To-do list ->
1 - Can you summarize the passage on measurement methods in two sentences?
2 - Would you extract the part of the passage on measurement methods starting at "The TG curves" and ending at "up to 600 °C.", word for word?

The SAXS measurements of unsupported hybrid films were performed using the SAXS 2 beam-line at the National Synchrotron Light Laboratory (LNLS) in Campinas, Brazil. An asymmetrically cut and bent Si(111) crystal was used to focus horizontally the monochromatic X-ray beam (λ = 0.1608 nm). The scattering intensity I(q), collected with a two-dimensional X-ray detector (Pilatus, 300k, 84 mm × 107 mm), was determined as a function of the modulus of the scattering wave vector q = 4π/λ sin θ, θ being half of the scattering angle. With sample-to-detector distance fixed at 0.8 m, the scattering vector, q, was varied between 0.2 and 4.8 nm⁻¹. The parasitic scattering was subtracted from the total scattering intensity. The resulting curves were corrected to account for the effects related to the detector sensitivity and sample transmission.

The TG curves of samples were recorded using a SDT Q600 (TA Instruments) thermal analysis system, with nitrogen as purge gas at a flow rate of 100 mL min⁻¹. About 7 mg of the unsupported films were heated in alumina crucibles at a rate of 10 °C min⁻¹ up to 600 °C.

Collected data entries
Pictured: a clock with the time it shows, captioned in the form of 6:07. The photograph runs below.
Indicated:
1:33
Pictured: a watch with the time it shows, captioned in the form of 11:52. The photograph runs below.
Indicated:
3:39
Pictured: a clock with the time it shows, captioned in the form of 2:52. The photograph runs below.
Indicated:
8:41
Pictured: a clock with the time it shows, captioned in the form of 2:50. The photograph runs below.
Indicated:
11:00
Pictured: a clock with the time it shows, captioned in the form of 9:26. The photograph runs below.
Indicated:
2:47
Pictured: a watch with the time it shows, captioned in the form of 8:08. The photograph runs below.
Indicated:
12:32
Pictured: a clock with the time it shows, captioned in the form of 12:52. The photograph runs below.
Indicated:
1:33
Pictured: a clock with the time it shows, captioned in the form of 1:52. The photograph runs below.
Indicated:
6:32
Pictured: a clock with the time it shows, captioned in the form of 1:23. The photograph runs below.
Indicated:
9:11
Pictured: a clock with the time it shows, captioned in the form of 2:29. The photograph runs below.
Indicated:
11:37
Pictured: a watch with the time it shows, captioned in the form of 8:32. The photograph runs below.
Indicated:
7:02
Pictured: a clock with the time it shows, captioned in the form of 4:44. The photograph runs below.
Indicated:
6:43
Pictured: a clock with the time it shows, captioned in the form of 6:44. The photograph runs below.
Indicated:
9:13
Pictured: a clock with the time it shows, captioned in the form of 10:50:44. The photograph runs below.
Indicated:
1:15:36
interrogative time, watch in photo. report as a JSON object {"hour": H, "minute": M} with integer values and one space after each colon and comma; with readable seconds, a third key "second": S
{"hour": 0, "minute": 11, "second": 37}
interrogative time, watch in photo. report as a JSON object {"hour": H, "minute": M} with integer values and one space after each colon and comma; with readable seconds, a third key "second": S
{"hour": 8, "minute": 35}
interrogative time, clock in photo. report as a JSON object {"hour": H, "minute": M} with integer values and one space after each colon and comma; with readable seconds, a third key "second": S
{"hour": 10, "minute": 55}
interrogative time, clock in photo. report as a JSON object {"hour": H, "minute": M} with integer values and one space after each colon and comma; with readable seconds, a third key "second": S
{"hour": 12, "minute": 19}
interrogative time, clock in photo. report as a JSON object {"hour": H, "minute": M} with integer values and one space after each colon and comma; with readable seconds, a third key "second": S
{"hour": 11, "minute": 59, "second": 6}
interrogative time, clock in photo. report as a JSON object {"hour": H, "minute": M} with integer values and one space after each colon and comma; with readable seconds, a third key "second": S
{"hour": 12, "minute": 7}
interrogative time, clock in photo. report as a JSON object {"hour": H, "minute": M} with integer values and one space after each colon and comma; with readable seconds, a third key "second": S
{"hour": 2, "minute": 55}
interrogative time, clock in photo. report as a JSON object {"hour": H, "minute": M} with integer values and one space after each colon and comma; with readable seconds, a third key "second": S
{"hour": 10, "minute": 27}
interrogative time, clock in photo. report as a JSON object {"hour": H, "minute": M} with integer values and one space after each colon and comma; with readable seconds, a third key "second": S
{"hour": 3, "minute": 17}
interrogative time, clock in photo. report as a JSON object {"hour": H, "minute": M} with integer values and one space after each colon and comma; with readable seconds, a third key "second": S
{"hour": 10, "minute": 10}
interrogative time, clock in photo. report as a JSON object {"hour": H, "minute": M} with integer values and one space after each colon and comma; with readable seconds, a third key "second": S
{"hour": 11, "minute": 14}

Solutions ->
1 - SAXS measurements of unsupported hybrid films were performed at the SAXS 2 beam-line of the National Synchrotron Light Laboratory in Campinas, Brazil, with the scattering intensity collected by a two-dimensional X-ray detector for q values between 0.2 and 4.8 nm⁻¹ and corrected for parasitic scattering, detector sensitivity and sample transmission. TG curves were recorded with an SDT Q600 thermal analysis system under nitrogen, heating about 7 mg of the unsupported films in alumina crucibles at 10 °C min⁻¹ up to 600 °C.

2 -
The TG curves of samples were recorded using a SDT Q600 (TA Instruments) thermal analysis system, with nitrogen as purge gas at a flow rate of 100 mL min⁻¹. About 7 mg of the unsupported films were heated in alumina crucibles at a rate of 10 °C min⁻¹ up to 600 °C.